Due zifii (Ziphius cavirostris) si sono spiaggiati alcuni giorni fa vicino a Siracusa.
Lo zifio è un cetaceo appartenente al sottordine Odontoceti, cioè balene coi denti (non c’entra quindi nulla con le balenottere, con cui viene confuso sui giornali), e fa parte della famiglia Ziphidae. I membri di questa famiglia sono cetacei di medie dimensioni (lo zifio raggiunge i 7-8 metri di lunghezza) e sono tutti estremamente schivi. A questo comportamento si deve la scarsissima conoscenza che si ha su questi animali, alcune specie dei quali sono note solo grazie al ritrovamento di pochi individui spiaggiati o addirittura di poche ossa.
Secondo un recente report di ACCOBAMS (Agreement on Conservation of Cetaceans in the Black Sea, Mediterranean Sea and Contiguous Atlantic Areas) di Notarbartolo di Sciara & Birkun (2010), in Mediterraneo lo zifio è relativamente abbondante. La sua presenza è normalmente associata alla presenza di canyon o scarpate di notevole profondità. Si trova in mar Ligure, presso il Canyon di Genova, nello Ionio e basso Adriatico, e nel mare di Alboran, nei pressi di Gibilterra. È anche segnalato nel mar Tirreno e lungo le coste greche e turche. Lo zifio si trova generalmente isolato o in piccoli gruppi di 2-3 individui, e si nutre prevalentemente di cefalopodi che caccia durante immersioni lunghe e profonde.
Data la difficoltà di avvistamento, lo zifio è stato a lungo ritenuto una specie estranea al mediterraneo, e i saltuari spiaggiamenti, a volte anche di massa, venivano spiegati con l’impossibilità di trovare nutrimento, che avrebbe portato all’inedia. Col tempo, invece, si è capito che lo zifio c’è sempre stato, e gli spiaggiamenti sono stati associati ad alcune attività antropiche, in particolare alle esercitazioni militari con sonar attivi a bassa frequenza per l’individuazione di sommergibili “invisibili”, che vengono effettuate in varie zone del mondo da molti eserciti.
Come altri deep-divers, quei cetacei che passano gran parte della propria esistenza nuotando a grandi profondità, lo zifio si spinge al limite delle proprie possibilità sfruttando gli adattamenti fisiologici di cui l’evoluzione lo ha dotato.

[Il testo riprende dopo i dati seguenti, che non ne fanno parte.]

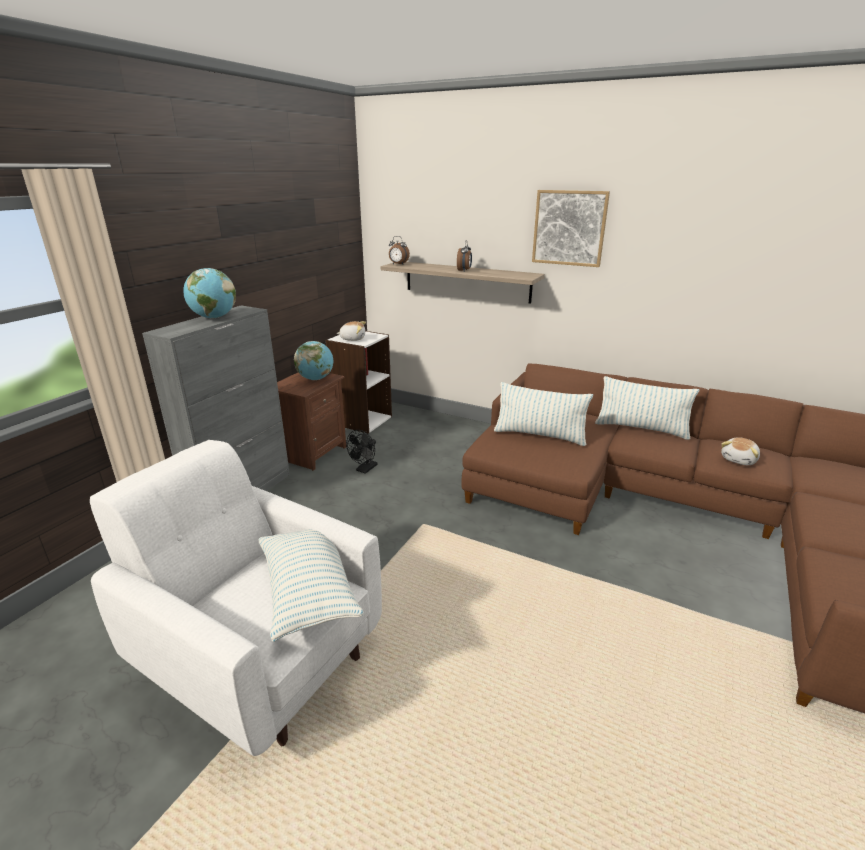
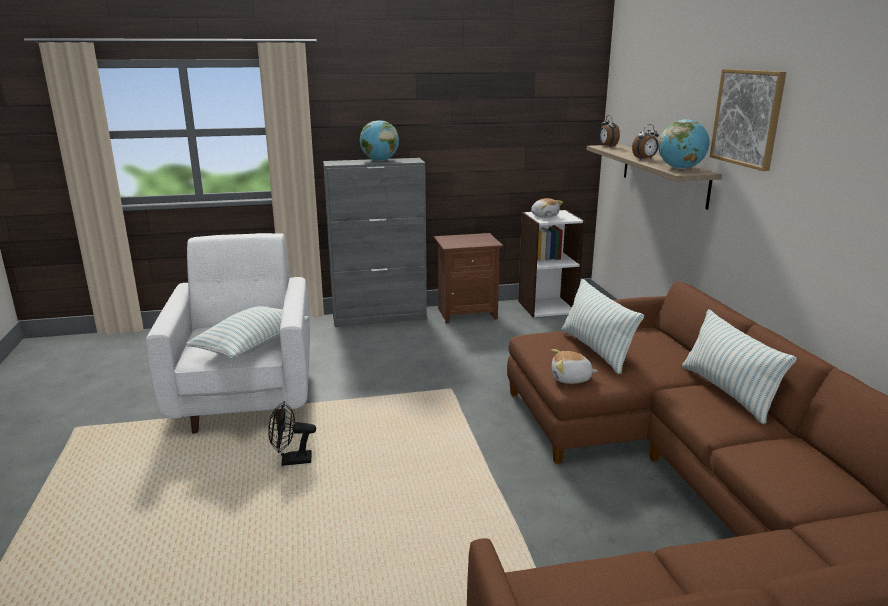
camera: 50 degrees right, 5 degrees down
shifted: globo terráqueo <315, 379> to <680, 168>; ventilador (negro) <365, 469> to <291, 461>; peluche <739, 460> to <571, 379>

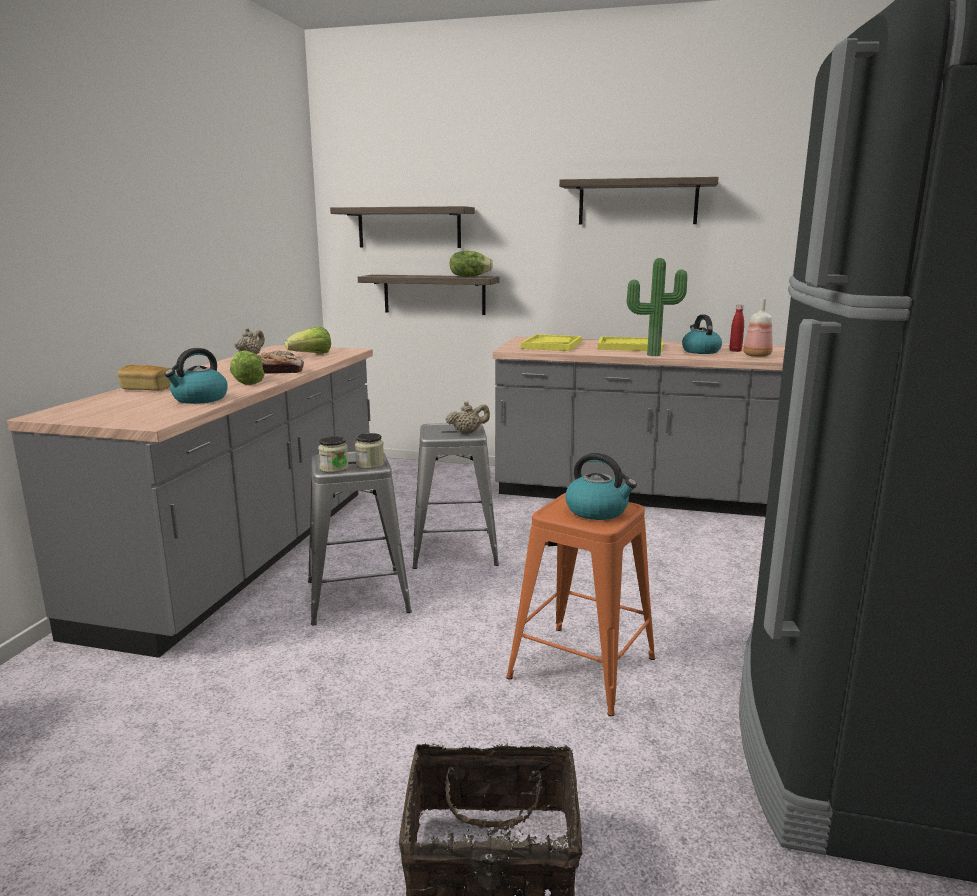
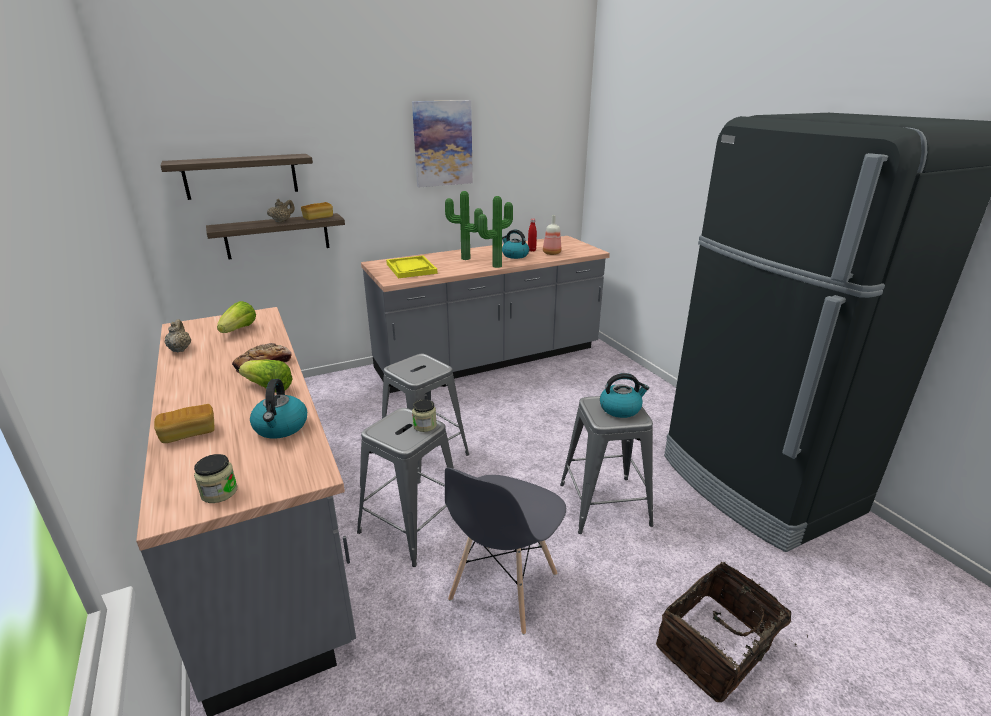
camera: 40 degrees left, 10 degrees up
new: silla (gris) <503, 587>
shifted: tarro <334, 468> to <219, 492>; tetera (beis) <467, 432> to <282, 221>
swapped: lechuga <469, 276> to pan <318, 218>; estante <637, 202> to cuadro <442, 144>; bandeja (amarillo) <630, 346> to planta en maceta <465, 259>
repainted: taburete (naranja) <582, 668> to taburete (gris) <604, 504>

In queste condizioni, un fattore di disturbo improvviso può spaventare l’animale, che risale velocemente e senza dare il tempo al corpo di abituarsi gradualmente al cambio di pressione e agli altri fisiologici durante la risalita. Questo causerebbe gravi danni al sistema di orientamento e al sistema nervoso in genere, e porterebbe gli zifii a spiaggiarsi, ed infine a morire a causa dei danni riportati. Secondo un’altra teoria, invece, sarebbero direttamente le onde dei sonar a causare il danneggiamento dei tessuti nervosi degli zifii, e a provocarne la morte.

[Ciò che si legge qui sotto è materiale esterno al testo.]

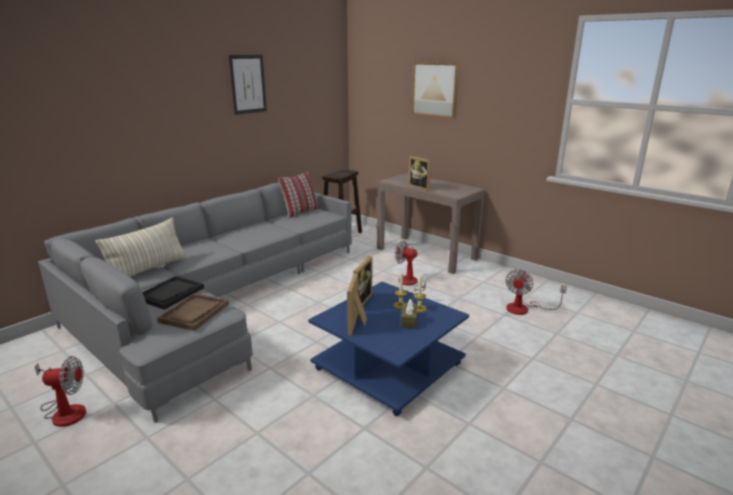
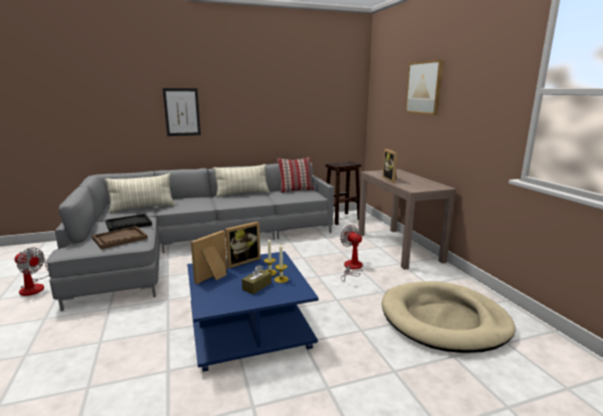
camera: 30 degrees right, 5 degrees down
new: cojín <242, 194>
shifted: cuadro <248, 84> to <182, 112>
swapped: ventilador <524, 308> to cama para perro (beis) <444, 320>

La NATO, preoccupandosi per la sorte dei cetacei e per la propria immagine fra l’opinione pubblica, si è impegnata fortemente per ridurre gli incidenti di questo tipo, finanziando ricerche volte all’individuazione delle aree più abitate da questi animali con lo scopo di evitare esercitazioni pericolose in questi luoghi.
Detto fatto. L’uso di sonar non è certo l’unica causa di spiaggiamento di cetacei. E i due zifii di Siracusa sarebbero stati aiutati con successo a riprendere il largo, secondo quanto si legge sulla stampa, suggerendo un lieto fine per la vicenda. Ma alcuni osservatori fanno notare che, proprio nei giorni precedenti allo spiaggiamento, alcune esercitazioni militari, denominate “Proud Manta”, avrebbero avuto luogo nella zona. La connessione è tutt’altro che certa, ma il dubbio è forte.
Citazioni:
Notarbartolo di Sciara G., Birkun A. Jr., 2010. Conserving whales, dolphins and porpoises in the Mediterranean and Black Seas: an ACCOBAMS status report, 2010. ACCOBAMS, Monaco. 212 p.